In February of this year, in the case of Arizona v. California, Justice Thomas joined by Justice Alito opined that “we likely do not have discretion to decline review in cases within our original jurisdiction that arise between two or more States.”  They made the same point in a 2016 case, Nebraska v. Colorado, saying: "Congress has long provided by statute that this Court 'shall have original and exclusive jurisdiction of all controversies between two or more States.' 28 U. S. C. §1251(a)(emphasis added)."  In both of the cases mentioned, SCOTUS denied leave to file the bill of complaint, without any explanation, and so the only opinion was Justice Thomas's dissent from the denial, joined by Justice Alito. 
 
Ever since 1976, SCOTUS has interpreted the quoted text of 28 U.S.C. §1251(a) not to mean that the Supreme Court must accept and try every case between two states, but rather to mean that if SCOTUS does not take the case then no other federal court can try the case either.  That 1976 case was Arizona v. New Mexico, and Justice Stevens dissented, saying (subject to an exception not important here), "I do not believe the comments which the Court has previously made about its nonexclusive original jurisdiction adequately support an order denying a State leave to file a complaint against another State."  Stevens took a similar position in the 1981 case of California v. West Virginia: "The fact that two sovereign States have been unable to resolve this matter without adding to our burdens does not speak well for the statesmanship of either party but does not, in my opinion, justify our refusal to exercise our exclusive jurisdiction under 28 U.S.C . 1251(a)."  Justice White took a similar position in the 1988 case of Louisiana v. Mississippi.
 
This controversy has not escaped the attention of published scholars.  For example, in a 1982 BYU Law Review comment, Julie Vick Stevenson wrote (at page 740): 
 
[I]t is clearly inappropriate to apply the 1251(b) discretionary test to section 1251(a)....The majority in Arizona v.
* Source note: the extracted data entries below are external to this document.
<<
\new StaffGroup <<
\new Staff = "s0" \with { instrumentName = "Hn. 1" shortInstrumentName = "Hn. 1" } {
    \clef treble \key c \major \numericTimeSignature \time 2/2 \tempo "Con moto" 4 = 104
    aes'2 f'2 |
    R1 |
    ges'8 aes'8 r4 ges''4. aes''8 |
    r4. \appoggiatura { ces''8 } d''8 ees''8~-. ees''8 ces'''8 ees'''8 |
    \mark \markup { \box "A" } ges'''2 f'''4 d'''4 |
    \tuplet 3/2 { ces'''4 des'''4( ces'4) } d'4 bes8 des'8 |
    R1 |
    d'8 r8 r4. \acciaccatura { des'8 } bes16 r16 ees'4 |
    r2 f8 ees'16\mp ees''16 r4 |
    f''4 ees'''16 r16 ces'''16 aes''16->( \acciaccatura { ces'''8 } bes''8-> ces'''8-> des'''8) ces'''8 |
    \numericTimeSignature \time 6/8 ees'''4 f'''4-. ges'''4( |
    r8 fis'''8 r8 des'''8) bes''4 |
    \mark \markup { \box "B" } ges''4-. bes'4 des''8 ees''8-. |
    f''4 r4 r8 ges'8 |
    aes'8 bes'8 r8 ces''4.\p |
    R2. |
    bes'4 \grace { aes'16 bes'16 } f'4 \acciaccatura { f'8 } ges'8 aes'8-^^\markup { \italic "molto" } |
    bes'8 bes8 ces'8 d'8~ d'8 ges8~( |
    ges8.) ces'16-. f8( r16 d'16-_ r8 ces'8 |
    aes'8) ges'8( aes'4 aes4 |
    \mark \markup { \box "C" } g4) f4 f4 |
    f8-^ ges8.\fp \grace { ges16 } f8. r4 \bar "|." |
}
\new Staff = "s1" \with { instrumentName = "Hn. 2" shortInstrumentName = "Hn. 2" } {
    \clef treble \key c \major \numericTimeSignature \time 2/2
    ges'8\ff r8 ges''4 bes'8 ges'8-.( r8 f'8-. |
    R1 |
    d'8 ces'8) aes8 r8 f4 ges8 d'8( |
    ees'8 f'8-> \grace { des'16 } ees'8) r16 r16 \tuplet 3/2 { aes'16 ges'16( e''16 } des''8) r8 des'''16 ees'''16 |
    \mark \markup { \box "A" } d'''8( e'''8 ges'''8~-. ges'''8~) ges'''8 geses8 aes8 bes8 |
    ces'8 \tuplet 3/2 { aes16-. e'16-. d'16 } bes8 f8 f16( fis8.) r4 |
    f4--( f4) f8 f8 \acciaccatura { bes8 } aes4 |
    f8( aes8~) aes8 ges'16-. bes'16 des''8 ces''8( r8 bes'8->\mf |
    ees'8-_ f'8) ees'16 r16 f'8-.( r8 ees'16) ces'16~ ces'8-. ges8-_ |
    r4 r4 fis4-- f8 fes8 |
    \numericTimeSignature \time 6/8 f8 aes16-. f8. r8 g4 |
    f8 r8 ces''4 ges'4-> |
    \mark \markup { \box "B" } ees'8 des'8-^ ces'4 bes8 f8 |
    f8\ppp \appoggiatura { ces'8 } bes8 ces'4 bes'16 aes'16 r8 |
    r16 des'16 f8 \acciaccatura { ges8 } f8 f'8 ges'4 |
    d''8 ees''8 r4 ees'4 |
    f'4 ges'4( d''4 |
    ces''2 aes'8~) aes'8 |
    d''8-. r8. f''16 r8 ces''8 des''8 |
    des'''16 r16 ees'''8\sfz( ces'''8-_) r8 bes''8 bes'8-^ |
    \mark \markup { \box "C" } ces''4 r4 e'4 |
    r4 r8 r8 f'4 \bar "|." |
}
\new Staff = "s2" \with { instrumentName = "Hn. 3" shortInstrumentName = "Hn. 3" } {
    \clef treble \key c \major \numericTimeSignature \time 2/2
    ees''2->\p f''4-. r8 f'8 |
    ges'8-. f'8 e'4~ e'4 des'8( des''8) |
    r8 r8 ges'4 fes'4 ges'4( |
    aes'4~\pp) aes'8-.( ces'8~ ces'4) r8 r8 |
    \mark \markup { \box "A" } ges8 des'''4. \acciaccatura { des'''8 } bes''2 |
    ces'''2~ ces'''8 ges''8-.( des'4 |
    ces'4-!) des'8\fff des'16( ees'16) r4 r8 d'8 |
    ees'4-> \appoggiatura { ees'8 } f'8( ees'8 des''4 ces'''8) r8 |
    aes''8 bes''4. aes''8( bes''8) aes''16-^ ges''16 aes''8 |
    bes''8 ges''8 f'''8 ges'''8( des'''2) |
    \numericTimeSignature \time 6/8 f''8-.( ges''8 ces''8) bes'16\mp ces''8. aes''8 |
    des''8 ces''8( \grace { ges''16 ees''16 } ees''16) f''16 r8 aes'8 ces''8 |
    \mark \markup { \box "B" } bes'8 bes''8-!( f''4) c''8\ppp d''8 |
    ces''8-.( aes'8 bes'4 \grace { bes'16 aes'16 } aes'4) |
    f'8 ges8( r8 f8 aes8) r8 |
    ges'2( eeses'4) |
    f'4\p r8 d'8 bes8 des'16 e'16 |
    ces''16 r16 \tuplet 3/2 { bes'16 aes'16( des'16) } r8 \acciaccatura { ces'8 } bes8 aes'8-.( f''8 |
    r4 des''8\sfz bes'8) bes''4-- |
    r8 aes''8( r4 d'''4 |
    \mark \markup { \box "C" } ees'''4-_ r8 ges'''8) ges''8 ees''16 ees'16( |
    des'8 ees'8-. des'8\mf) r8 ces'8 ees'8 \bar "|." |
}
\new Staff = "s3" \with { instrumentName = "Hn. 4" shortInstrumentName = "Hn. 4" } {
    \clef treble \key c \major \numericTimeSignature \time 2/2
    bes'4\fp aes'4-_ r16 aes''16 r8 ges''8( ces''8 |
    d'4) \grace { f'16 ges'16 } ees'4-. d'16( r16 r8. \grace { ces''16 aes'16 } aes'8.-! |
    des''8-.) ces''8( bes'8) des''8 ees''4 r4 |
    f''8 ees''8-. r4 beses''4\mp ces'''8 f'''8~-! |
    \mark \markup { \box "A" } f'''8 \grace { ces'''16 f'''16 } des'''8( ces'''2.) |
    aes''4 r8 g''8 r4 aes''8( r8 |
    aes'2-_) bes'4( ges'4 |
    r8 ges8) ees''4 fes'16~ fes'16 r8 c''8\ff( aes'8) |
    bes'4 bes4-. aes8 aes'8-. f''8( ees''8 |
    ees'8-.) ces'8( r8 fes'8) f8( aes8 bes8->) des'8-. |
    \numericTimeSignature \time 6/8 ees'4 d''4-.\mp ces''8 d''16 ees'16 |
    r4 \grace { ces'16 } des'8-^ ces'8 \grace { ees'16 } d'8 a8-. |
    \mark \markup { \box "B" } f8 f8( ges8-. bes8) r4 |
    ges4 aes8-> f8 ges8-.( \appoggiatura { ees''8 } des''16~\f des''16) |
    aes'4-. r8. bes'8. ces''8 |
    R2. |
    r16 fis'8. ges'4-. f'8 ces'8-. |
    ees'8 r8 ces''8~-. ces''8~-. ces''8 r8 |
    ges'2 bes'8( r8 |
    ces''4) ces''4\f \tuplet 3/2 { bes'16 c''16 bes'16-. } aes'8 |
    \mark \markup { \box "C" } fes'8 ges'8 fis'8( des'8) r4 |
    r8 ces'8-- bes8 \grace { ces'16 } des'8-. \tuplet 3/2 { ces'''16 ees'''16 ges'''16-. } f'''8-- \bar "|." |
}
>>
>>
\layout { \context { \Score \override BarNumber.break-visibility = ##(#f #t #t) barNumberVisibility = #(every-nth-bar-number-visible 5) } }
New Mexico....based its decision on faulty analysis, applying the 1251(b) discretionary test to a 1251(a) situation....This course of action not only ignores the statutory distinction in section 1251, but also defeats the traditional purposes of the article III grant of original jurisdiction to the Supreme Court.
 
As Julie Vick Stevenson urged, let's consider the full text of 28 U.S.C. 1251:
 
(a) The Supreme Court shall have original and exclusive jurisdiction of all controversies between two or more States.
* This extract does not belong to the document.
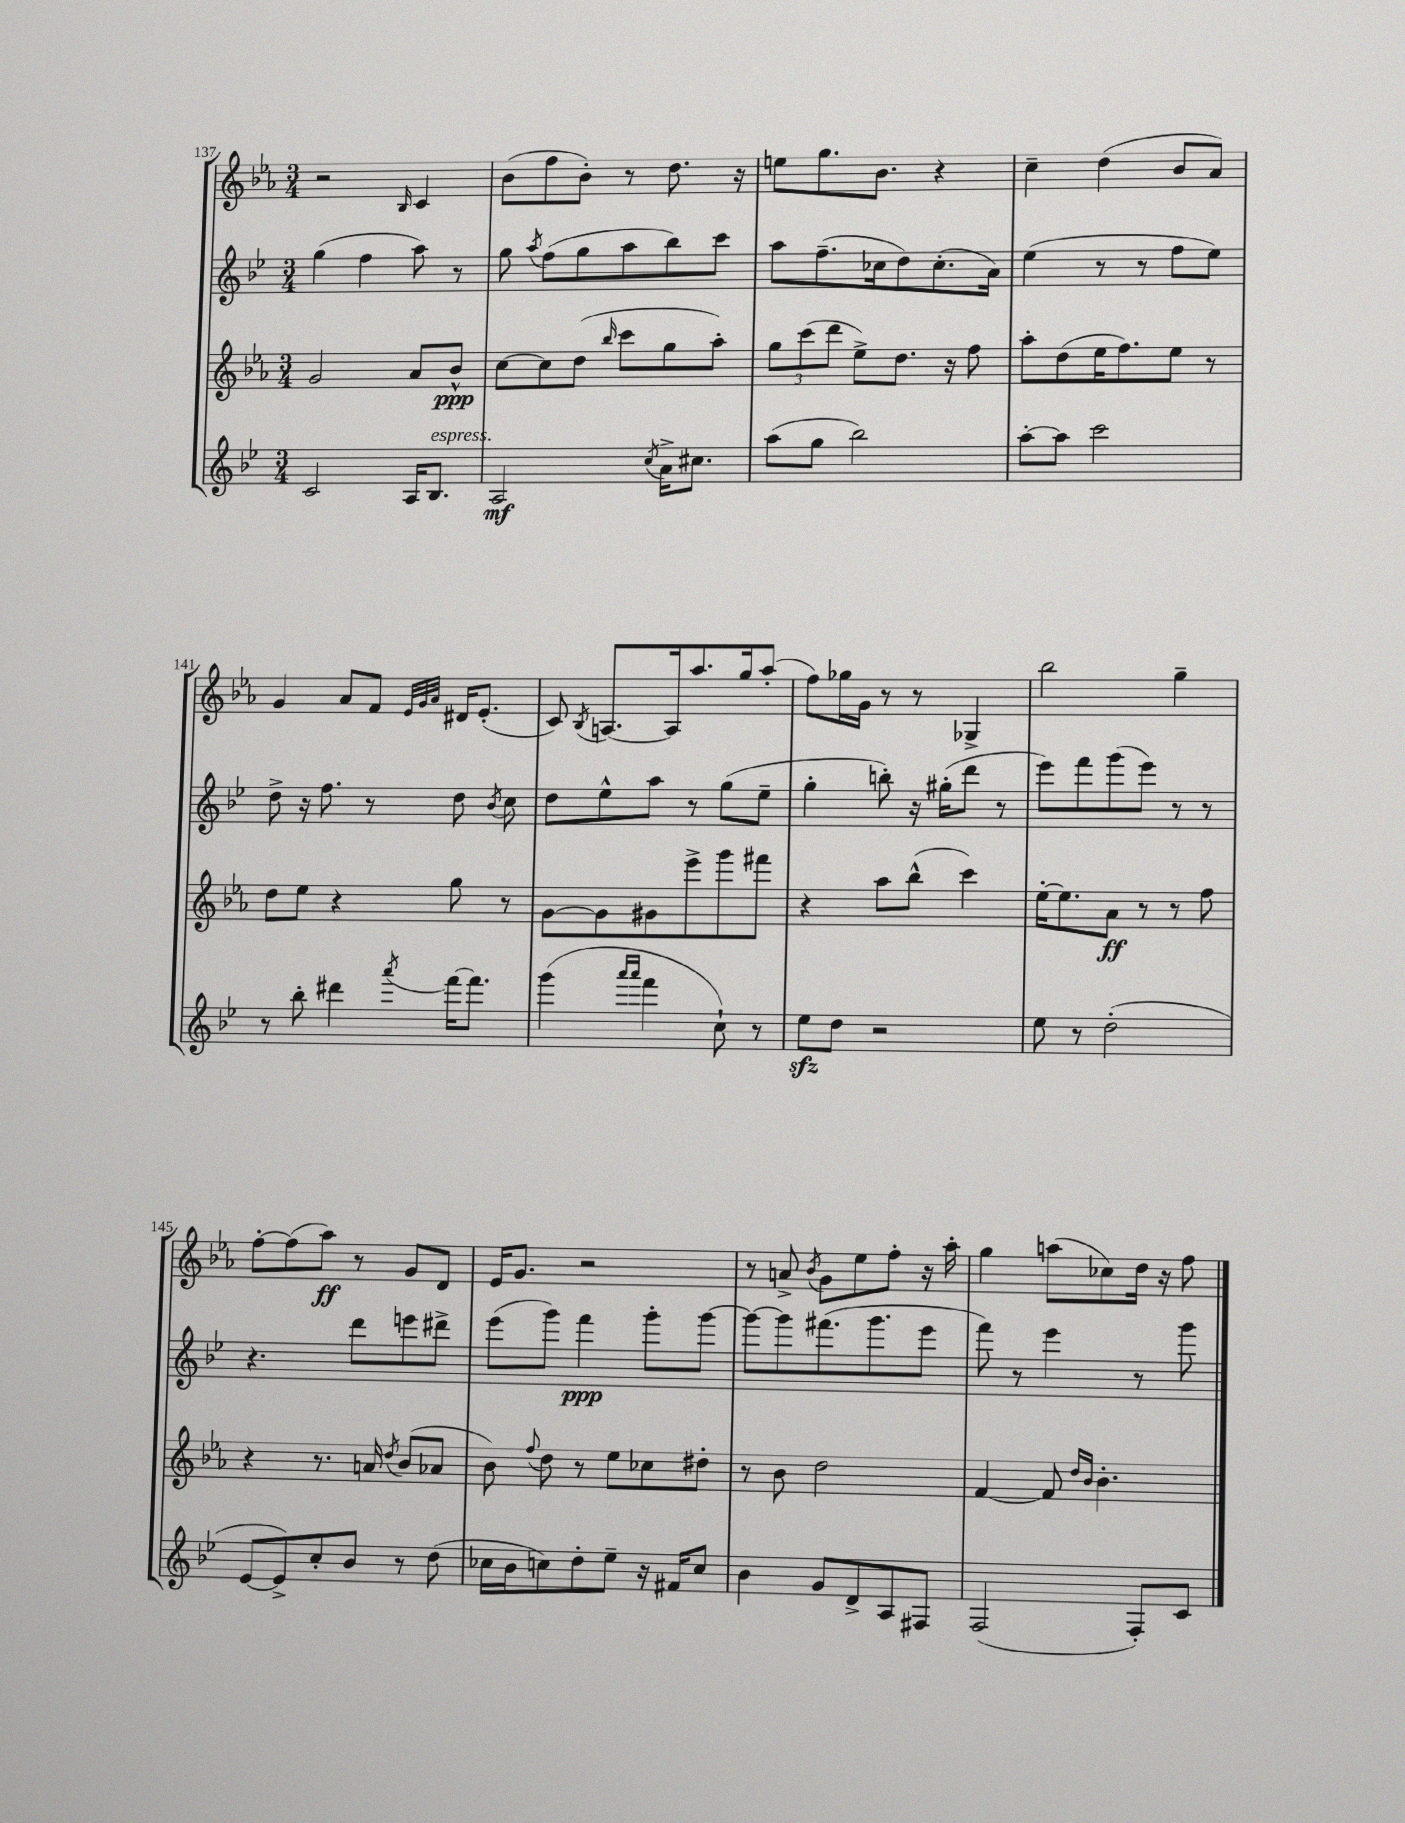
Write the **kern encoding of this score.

(b) The Supreme Court shall have original but not exclusive jurisdiction of:
(1)All actions or proceedings to which ambassadors, other public ministers, consuls, or vice consuls of foreign states are parties;
(2) All controversies between the United States and a State;
(3)ll actions or proceedings by a State against the citizens of another State or against aliens.
 
It is a very strange reading of this statute that attributes to Congress the intention to completely prohibit U.S. District Courts from trying a case between two states, merely because the U.S. Supreme Court won't be bothered to try the case.  A vastly more plausible interpretation is, as Julie Vick Stevenson urged, that 28 USC 1251(a) entitles two states to appear in the Supreme Court for trial, whereas 28 USC 1251(b) gives the Supreme Court discretion whether to operate as a trial court. This distinction in 28 USC 1251 dates all the way back to the Judiciary Act of 1789:
 
Sec. 13.  And be it further enacted, that the Supreme Court shall have exclusive jurisdiction of all controversies of a civil nature, where a state is a party, except between a state and its citizens; and except also between a State and citizens of other states, or aliens, in which latter case it shall have original but not exclusive jurisdiction.
 
Just like when you consider 28 USC 1251(a) in context of the whole section, this whole section of the Judiciary Act makes clear that it is not prohibiting the lower federal courts from trying any of the cases described just because the judges of the Supreme Court do not want SCOTUS to do it.  Such was the consistent understanding and practice from 1789 to 1976, and I am not aware that anyone has ever suggested any reason why the framers of the Judiciary Act would possibly have wanted any case between states to be tried only in state court and not in federal court, at the mere discretion of SCOTUS.